The Hardest Part of Job Searching - The Job Search Itself

November 9, 2018 - Cheyene Shuart

Having trouble finding a job? These tips on job searching can help you boost your job search abilities and bring you closer to landing an interview!

Job searching is a process that incites a lot of cringing and misery. Scanning through or Google for jobs in your field is pretty much the most dreadful process of job searching. High school does not prepare you for the job search – they hardly prepare you for a proper resume – so when it comes time to find a job and you haven’t learned much about it, it can be a disappointing experience.

An important thing to note about job searching is that only 15-20% of the jobs that are available are posted online. That means that 80-85% of available jobs are located in what the office of Career Development and Experiential Learning likes to call “The Hidden Job Market” (cue dramatic music). As ominous as that sounds, there are secret arts to tapping into this enigmatic job market that we Peer Advisors can share with you during Drop-In hours at JEC 100 from 10-4pm. For now, I will leak some of these top-secret tips to help you get ahead in the job search battle, but don’t be afraid to come and ask us for more information!

Tip #1: Social Media

In our previous blog posts, we have mentioned the importance of keeping up with your social media for professional development. LinkedIn, ResearchGate, Facebook, and Twitter are all massive platforms that employers use strategically to find the best candidates for their organization. Creating a separate Twitter and Facebook account for professional purposes and making those more open in terms of privacy than your personal accounts will help you entice employers if they choose to look you up and find reasons to hire you. LinkedIn is an essential component of job searching – not only do you market yourself and your skills online, you can follow employers, look for jobs, and broadcast that you’re interested in employment.

Tip #2: Tell Everyone

Your Grandma’s best friend’s son might be hiring for a position right now. Telling everyone about your interest in finding a job can open up doors you might not even imagine. Classmates, professors, previous co-workers, volunteer supervisors, and your Grandma’s best friend’s son could know of someone’s cousin’s brother’s friend who is looking for someone with your skills. Networking sounds like a scary word, and you may think that telling everyone and their dog that you’re looking for a job sounds desperate, but you might be surprised who may know about your job search and who may mention it to your potential future employer. Work on that elevator pitch (come see us for more details) to help you get your name out there!

Tip #3: Reach Out

So, you know of someone’s cousin who works at the company you want to work at? Message them using your newly updated professional social media profiles and ask them if you can find out more about their job, their position, their skills, and their professional development. In conducting informational interviews like this (without asking for a job!), you create a bigger network for yourself and you can learn what skills and competencies you need to hone to be eligible for your dream position. Even if you don’t know someone at a company you’re interested in, messaging active employees on LinkedIn and asking them about how they like their career can be flattering to the person you are contacting, and will help your name stick in their mind.
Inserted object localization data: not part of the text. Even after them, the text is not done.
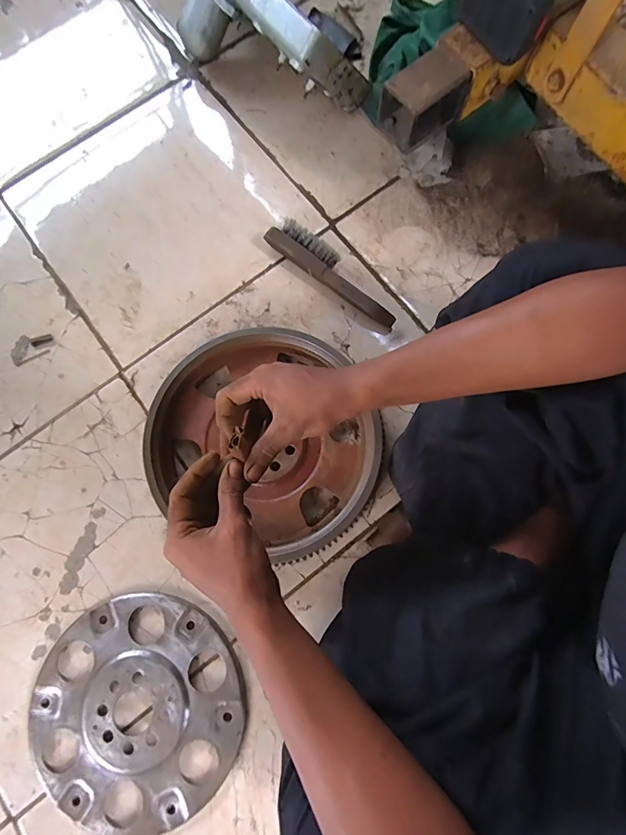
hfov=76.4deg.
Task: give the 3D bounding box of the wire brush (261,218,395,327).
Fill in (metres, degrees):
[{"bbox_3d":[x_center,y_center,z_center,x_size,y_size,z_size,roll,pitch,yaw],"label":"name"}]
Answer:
[{"bbox_3d":[0.033,-0.225,0.614,0.236,0.037,0.052,39,81,8],"label":"wire brush"}]

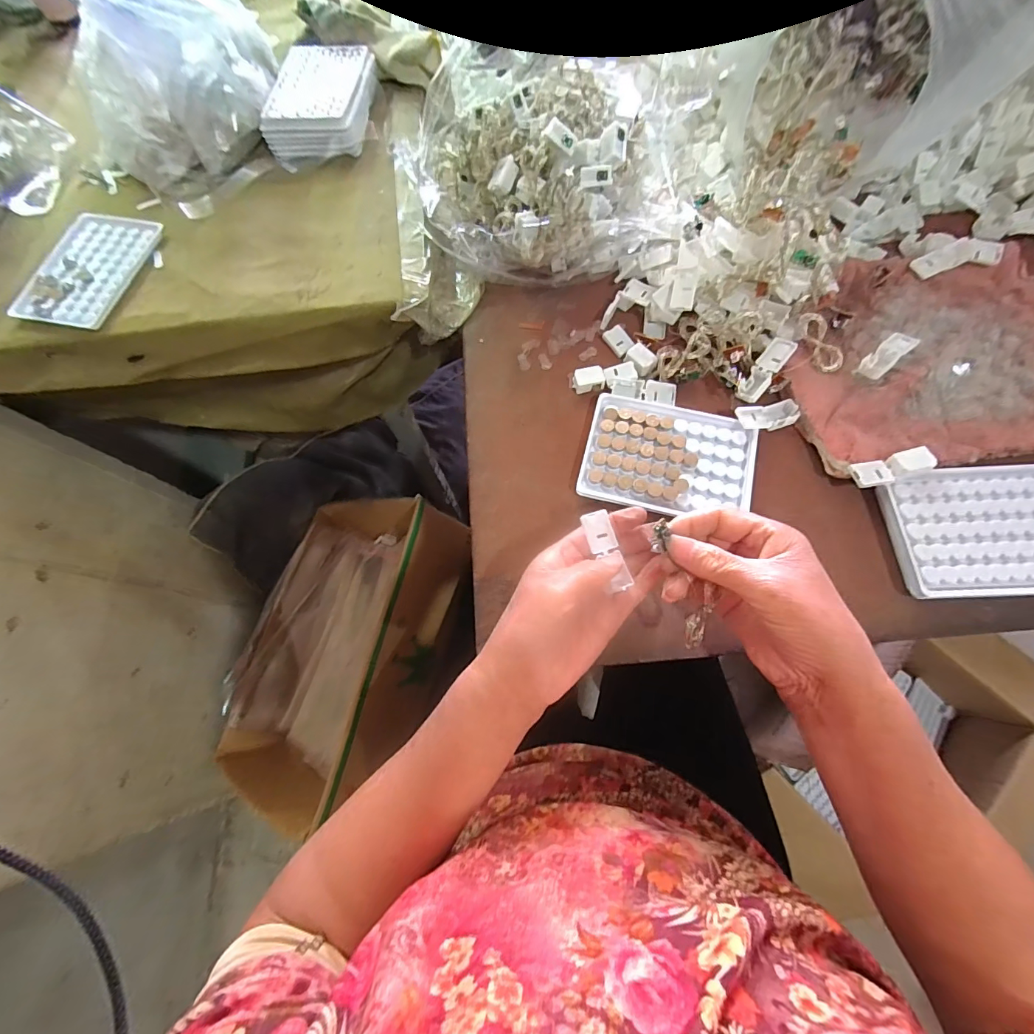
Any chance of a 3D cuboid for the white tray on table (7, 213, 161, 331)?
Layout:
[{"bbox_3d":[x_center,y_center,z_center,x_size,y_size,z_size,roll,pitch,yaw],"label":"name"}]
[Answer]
[{"bbox_3d":[-0.404,-0.234,0.412,0.088,0.008,0.125,10,72,7],"label":"white tray on table"}]

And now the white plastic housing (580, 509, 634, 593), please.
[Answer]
[{"bbox_3d":[0.061,0.022,0.295,0.018,0.004,0.055,-20,77,-5],"label":"white plastic housing"}]

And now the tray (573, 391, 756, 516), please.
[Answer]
[{"bbox_3d":[0.121,-0.048,0.352,0.128,0.015,0.094,13,73,8],"label":"tray"}]

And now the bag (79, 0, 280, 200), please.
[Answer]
[{"bbox_3d":[-0.327,-0.435,0.399,0.128,0.146,0.188,39,78,15],"label":"bag"}]

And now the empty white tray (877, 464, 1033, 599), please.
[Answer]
[{"bbox_3d":[0.339,0.008,0.317,0.127,0.013,0.096,-2,71,3],"label":"empty white tray"}]

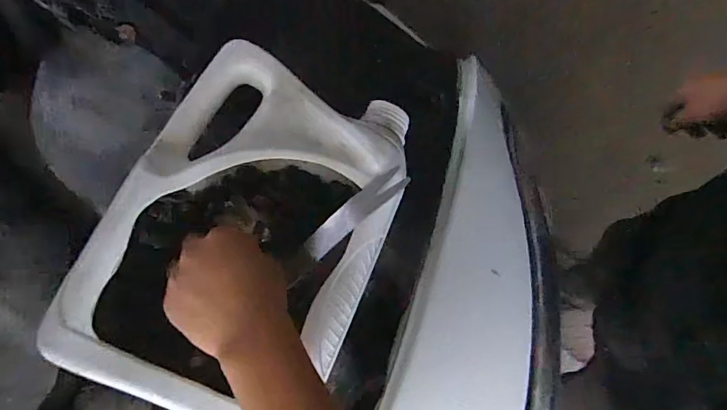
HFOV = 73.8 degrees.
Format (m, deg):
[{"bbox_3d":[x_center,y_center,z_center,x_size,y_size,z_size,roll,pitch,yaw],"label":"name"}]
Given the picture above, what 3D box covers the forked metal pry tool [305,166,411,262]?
[{"bbox_3d":[-0.007,0.006,0.386,0.096,0.007,0.020,-40,79,4],"label":"forked metal pry tool"}]

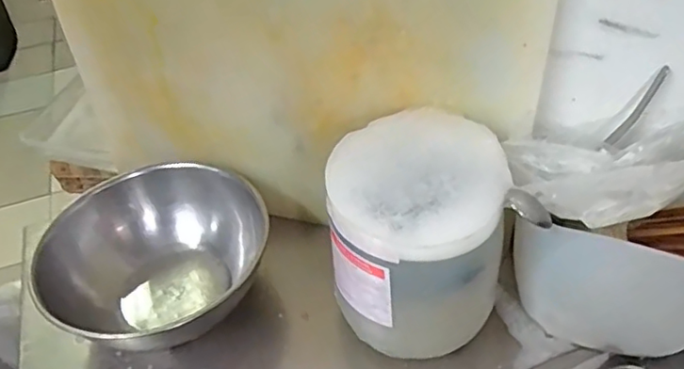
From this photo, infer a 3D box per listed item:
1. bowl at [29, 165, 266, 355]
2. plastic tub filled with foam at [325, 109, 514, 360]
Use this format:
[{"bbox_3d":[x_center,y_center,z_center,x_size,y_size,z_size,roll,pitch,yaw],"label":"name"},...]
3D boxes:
[{"bbox_3d":[-0.178,0.076,0.590,0.213,0.086,0.199,-3,42,3],"label":"bowl"},{"bbox_3d":[0.066,0.056,0.520,0.135,0.191,0.137,4,43,11],"label":"plastic tub filled with foam"}]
Tip #4: Dos and Don’ts of Calling

Cold-calling a Tim Hortons to ask if you can speak to a manager about a position will likely just bother the already-busy employees. Cold-calling a hiring manager at an organization at an appropriate time may work better for you. Cold-calling consists of calling an employer without previously speaking to them, and can be pretty risky in job searching. Warm-calling involves contacting previously acquainted individuals that you may have met at a job fair or back in an old volunteer position – this is likely a better way to cast your job search net. It is important to research what times are best to call and to whom you will be talking to avoid uncomfortable calling failures.

Tip #5: Visiting the Company

When physically handing in your resume, remember to approach it as if it is an actual interview. Dress nice, have a crisp, tailored copy of your resume and cover letter handy, and prepare an elevator pitch in advance. Ask for the hiring manager – if the manager is not available, ask when you might be able to return to see them, or ask for their email address so you can contact them directly. Be polite and confident, and interact with employees by asking them how their day was – sometimes leaving an impression on the employees of a company can help you get a leg up in meeting with HR.